Find and return every line of the data that contains the word "Next".

(Saved entries)
%%

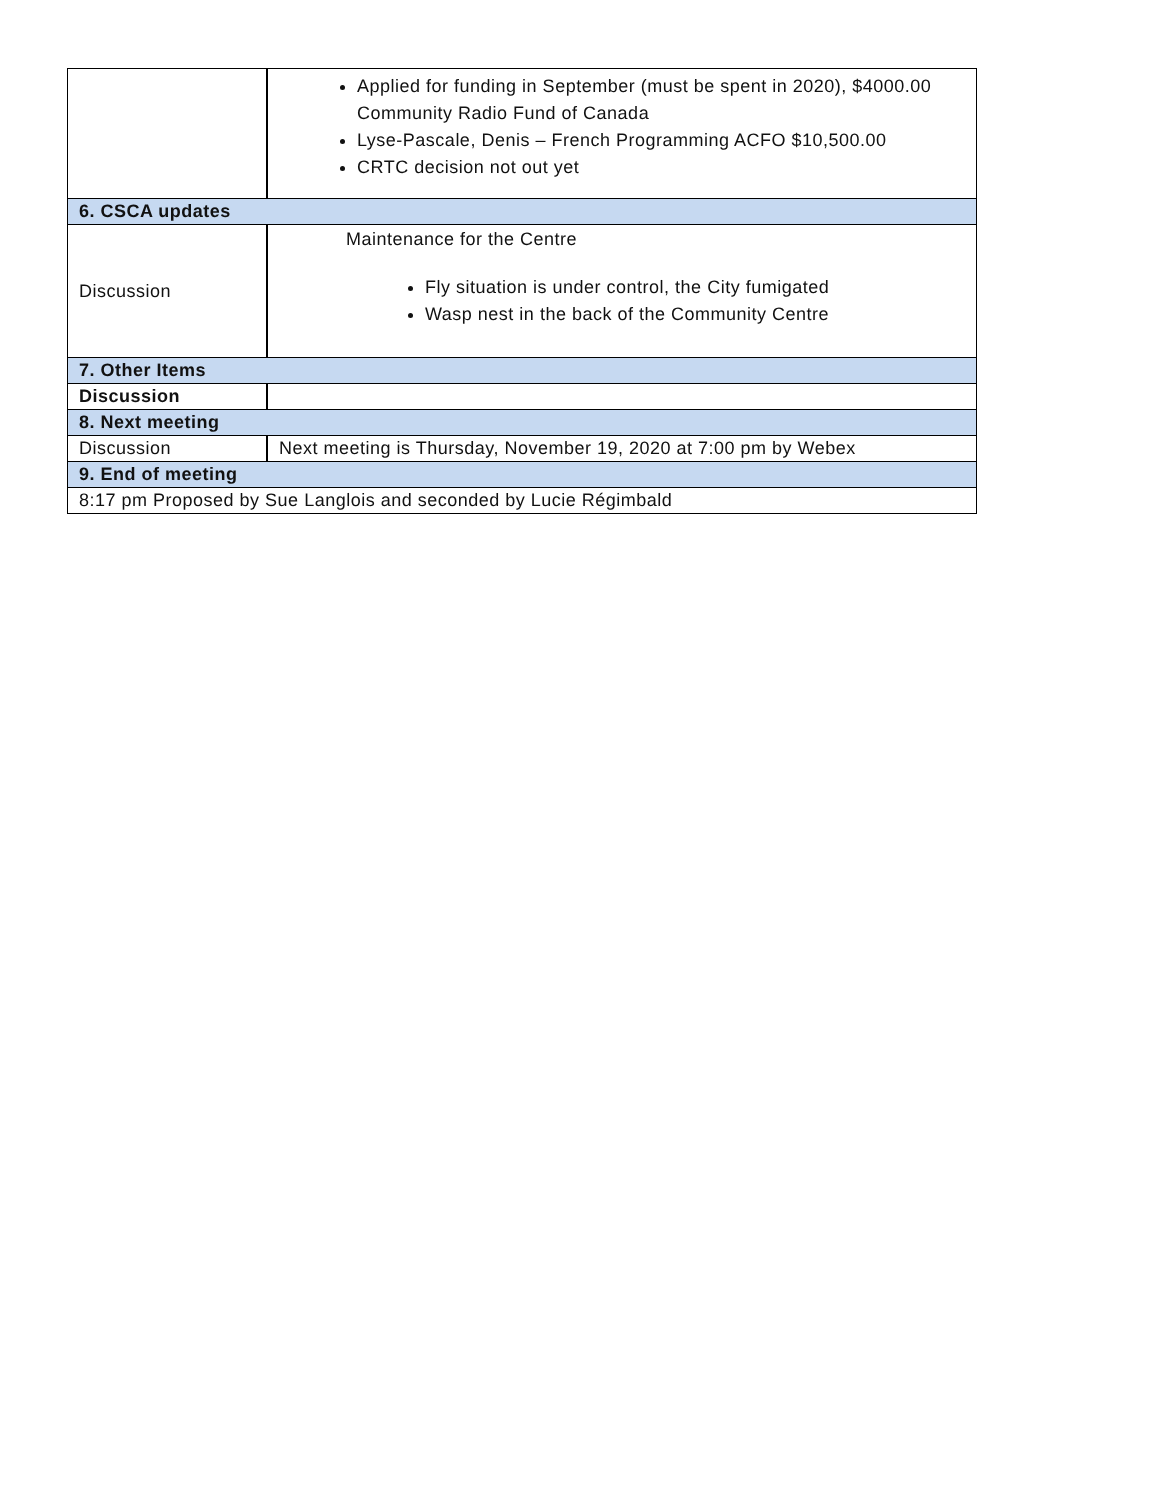| | Applied for funding in September (must be spent in 2020), $4000.00 Community Radio Fund of Canada Lyse-Pascale, Denis – French Programming ACFO $10,500.00 CRTC decision not out yet |
| 6. CSCA updates | |
| Discussion | Maintenance for the Centre Fly situation is under control, the City fumigated Wasp nest in the back of the Community Centre |
| 7. Other Items | |
| Discussion | |
| 8. Next meeting | |
| Discussion | Next meeting is Thursday, November 19, 2020 at 7:00 pm by Webex |
| 9. End of meeting | |
| 8:17 pm Proposed by Sue Langlois and seconded by Lucie Régimbald | |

%%

_PROBLEM SOLUTION:_
| 8. Next meeting | |
| Discussion | Next meeting is Thursday, November 19, 2020 at 7:00 pm by Webex |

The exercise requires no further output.